Speaker Paul Ryan might have to give up his position as Speaker sooner than expected.
Top brass of the GOP reportedly want to install Kevin McCarthy as soon as possible.
Top Republicans in Congress and the White House have in recent days entertained a plan to push House Speaker Paul Ryan out of his post over the summer, in an effort to clear the way for his presumed successor, Majority Leader Kevin McCarthy, to assume the speakership.
A source involved in the conversations and who has discussed the idea with President Donald Trump told THE WEEKLY STANDARD that Trump believes there is merit to the plan, but has not formed a final position. McCarthy has been weighing the effort alongside a small group of trusted advisers, considering the pros and cons of forcing Ryan's hand, and debating the best time to launch the effort. As of last week he had not spoken to Ryan about the idea, the source said.
Proponents say that the benefits are twofold. It would trigger a vote to replace Ryan, giving McCarthy an opening to become speaker of the House — that is, if he can avoid crashing and burning on takeoff like he did in 2015. But it would also force Democrats to cast votes for — or against — Minority Leader Nancy Pelosi, a favorite target of Republican campaign strategists, to be speaker. That vote could then be used against vulnerable Democrats during the height of campaign season, the source said.
Under the plan, Ryan would step down from his post as speaker prematurely but would remain a member of Congress until his term ends in January 2019. The prospect of Ryan’s right-hand man amping up the pressure for him to leave sooner portends a significant shift in the power dynamics of the chamber. A spokesperson for Ryan declined to comment. McCarthy responded in a statement provided to TWS: "Completely untrue. Paul has my total support. Together we are completely focused on our agenda and traveling the country to take our unified message and action to the voters in November.”

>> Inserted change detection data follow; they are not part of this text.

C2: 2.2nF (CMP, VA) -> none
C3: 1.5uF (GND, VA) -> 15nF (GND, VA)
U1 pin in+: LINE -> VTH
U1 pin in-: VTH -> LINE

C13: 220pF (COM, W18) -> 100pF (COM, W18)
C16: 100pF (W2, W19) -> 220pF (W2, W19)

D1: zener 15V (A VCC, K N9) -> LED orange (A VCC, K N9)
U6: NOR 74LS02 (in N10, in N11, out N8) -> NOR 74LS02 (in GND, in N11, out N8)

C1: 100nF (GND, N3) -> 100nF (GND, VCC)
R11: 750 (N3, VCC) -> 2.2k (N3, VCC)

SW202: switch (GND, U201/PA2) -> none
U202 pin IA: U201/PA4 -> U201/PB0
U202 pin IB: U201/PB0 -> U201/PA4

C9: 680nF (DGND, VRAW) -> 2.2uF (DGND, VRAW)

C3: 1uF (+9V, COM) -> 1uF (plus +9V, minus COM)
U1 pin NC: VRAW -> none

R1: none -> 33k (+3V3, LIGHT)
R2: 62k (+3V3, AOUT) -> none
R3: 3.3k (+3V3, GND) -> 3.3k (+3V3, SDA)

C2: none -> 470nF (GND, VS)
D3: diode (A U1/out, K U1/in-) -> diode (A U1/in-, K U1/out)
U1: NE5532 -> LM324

Ryan has pushed back strongly on suggestions that he might depart early, instead pledging to serve as the chamber’s leader for the remainder of his term. Allies of Ryan argue his intent to remain speaker doesn’t come from a thirst for power, especially because it is a job he didn’t ask for in the first place. Instead, Ryan says that holding off on leadership elections will allow the GOP to focus on campaign season rather than engaging in a bloody intra-party feud.